#### TEXT SHOWN ####

The edifices of the better sort - and they were very numerous -
were of stone, or faced with stone. *32 Among the principal were
the royal residences; as each sovereign built a new palace for
himself, covering, though low, a large extent of ground. The
walls were sometimes stained of painted with gaudy tints, and the
gates, we are assured, were sometimes of colored marble. *33 In
the delicacy of the stone-work," says another of the Conquerors,
"the natives far excelled the Spaniards, though the roofs of
their dwellings, instead of tiles, were only of thatch, but put
together with the nicest art." *34 The sunny climate of Cuzco did
not require a very substantial material for defence against the
weather.

[Footnote 32: "La maggior parte di queste case sono di pietra, et
l'altre hano la meta della facciata di pietra." Ped. Sancho,
Rel., ap. Ramusio, tom. III. fol. 413.]

[Footnote 33: The buildings were usually of freestone. There may
have been porphyry from the neighbouring mountains mixed with
this, which the Spaniards mistook for marble.]

[Footnote 34: "Todo labrado de piedra muy prima, que cierto toda
la canteria desta cibdad hace gran ventaja a la de Espana, aunque
carecen de teja que todas las casas sino es la fortaleza, que era
hecha de azoteas son cubiertas de paja, aunque tan primamente
puesta, que parece bien." Relacion del Primer. Descub., Ms.]

The most important building was the fortress, planted on a solid
rock, that rose boldly above the city. It was built of hewn
stone, so finely wrought that it was impossible to detect the
line of junction between the blocks; and the approaches to it
were defended by three semicircular parapets, composed of such
heavy masses of rock, that it bore resemblance to the kind of
work known to architects as the Cyclopean. The fortress was
raised to a height rare in Peruvian architecture; and from the
summit of the tower the eye of the spectator ranged over a
magnificent prospect, in which the wild features of the mountain
scenery, rocks, woods, and waterfalls, were mingled with the rich
verdure of the valley, and the shining city filling up the
foreground, - all blended in sweet harmony under the deep azure
of a tropical sky.

#### GIVEN INFORMATION ####

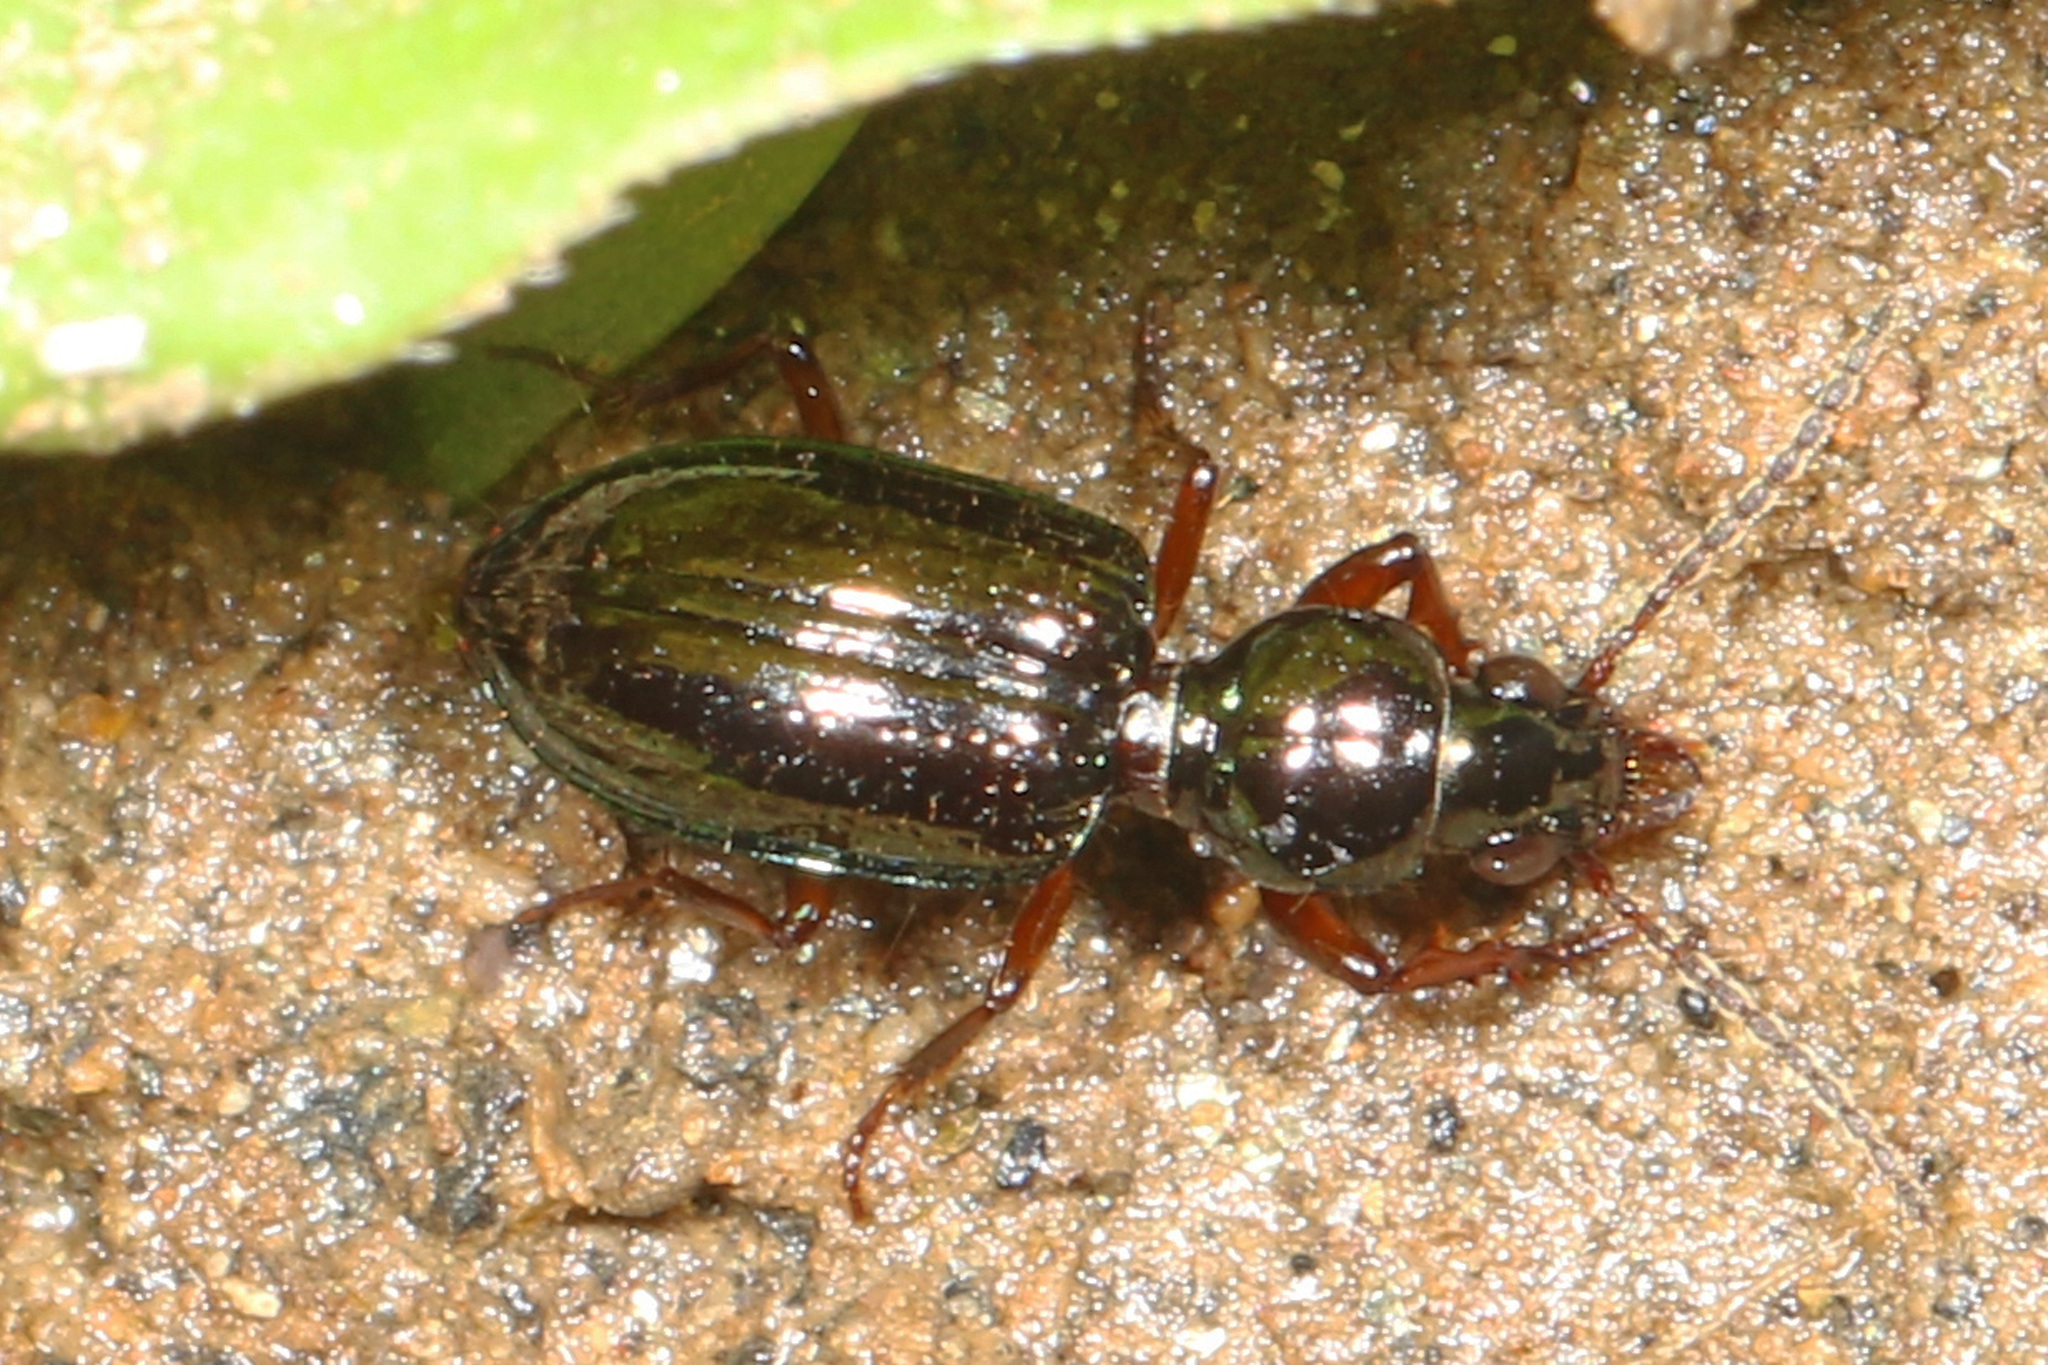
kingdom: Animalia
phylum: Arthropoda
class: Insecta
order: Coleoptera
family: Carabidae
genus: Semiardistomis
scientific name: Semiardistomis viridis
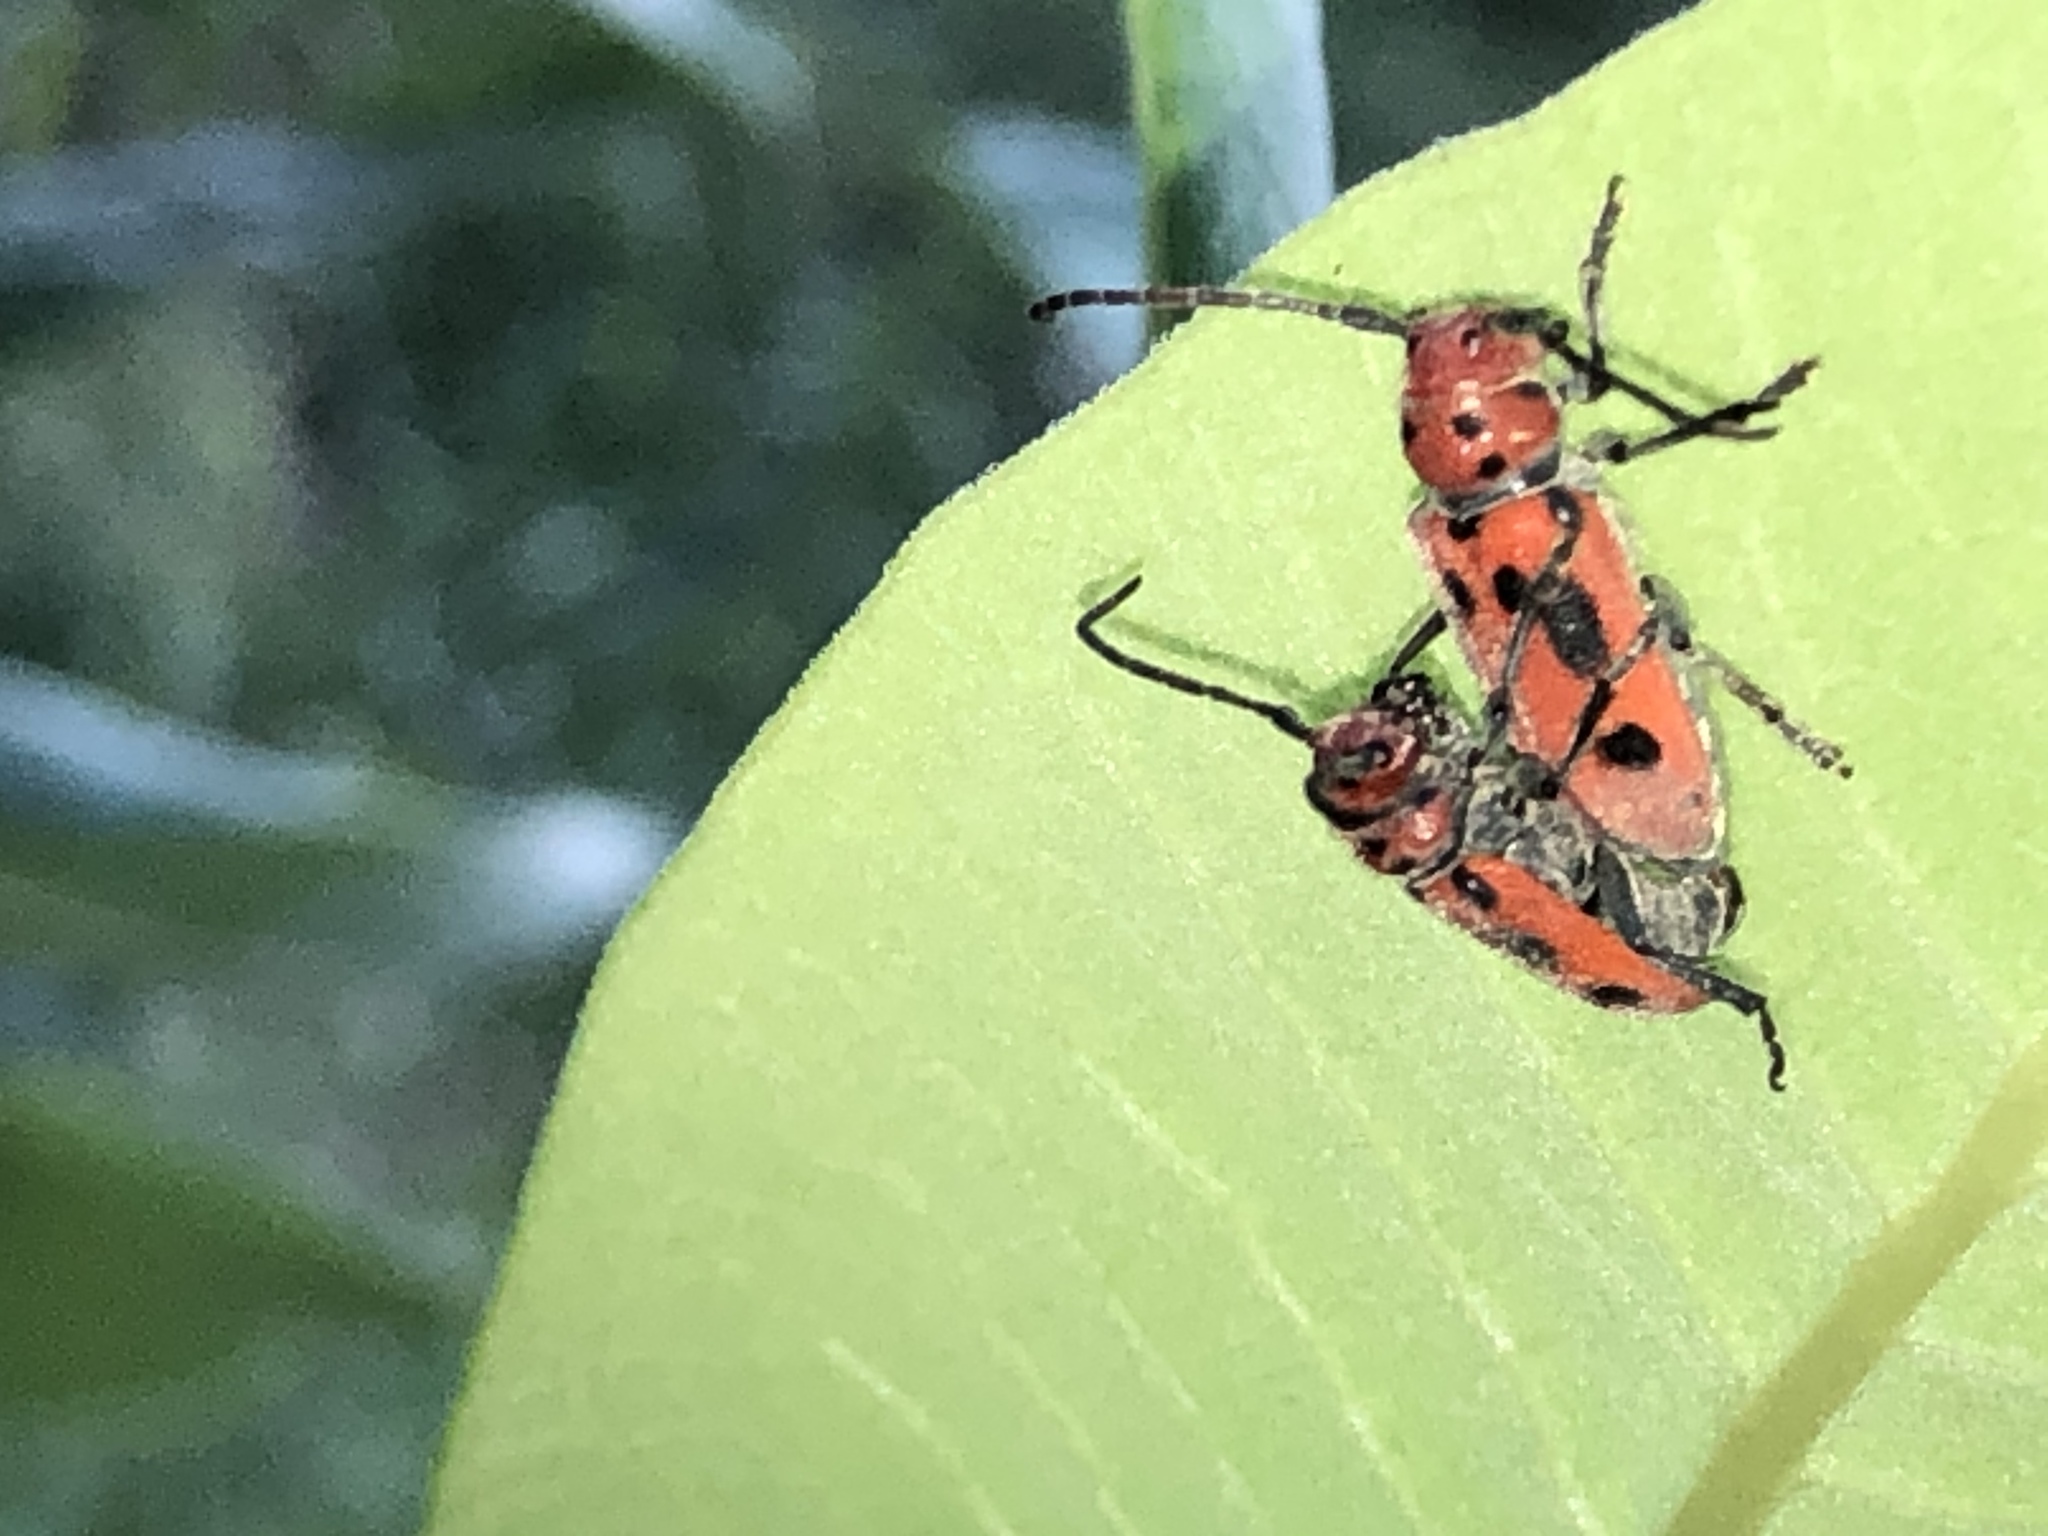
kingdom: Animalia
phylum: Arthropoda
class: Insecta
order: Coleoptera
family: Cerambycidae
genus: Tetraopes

####

WHAT THIS EXERCISE ASKS:
**A)** From the passage on Cuzco's buildings, extract the words starting at "The most important" and ending at "a tropical sky.".
**B)** Write what comes next in the passage on Cuzco's buildings, picking up after its final sentence.

ANSWERS BELOW:
**A)**
The most important building was the fortress, planted on a solid
rock, that rose boldly above the city. It was built of hewn
stone, so finely wrought that it was impossible to detect the
line of junction between the blocks; and the approaches to it
were defended by three semicircular parapets, composed of such
heavy masses of rock, that it bore resemblance to the kind of
work known to architects as the Cyclopean. The fortress was
raised to a height rare in Peruvian architecture; and from the
summit of the tower the eye of the spectator ranged over a
magnificent prospect, in which the wild features of the mountain
scenery, rocks, woods, and waterfalls, were mingled with the rich
verdure of the valley, and the shining city filling up the
foreground, - all blended in sweet harmony under the deep azure
of a tropical sky.

**B)**
The streets were long and narrow. They were arranged with
perfect regularity, crossing one another at right angles; and
from the great square diverged four principal streets connecting
with the high roads of the empire. The square itself, and many
parts of the city, were paved with a fine pebble. *35 Through the
heart of the capital ran a river of pure water, if it might not
be rather termed a canal, the banks or sides of which, for the
distance of twenty leagues, were faced with stone *36 Across this
stream, bridges, constructed of similar broad flags, were thrown,
at intervals, so as to afford an easy communication between the
different quarters of the capital. *37
[Footnote 35: Ped. Sancho, Rel., ap. Ramusio, tom. III., ubi
supra.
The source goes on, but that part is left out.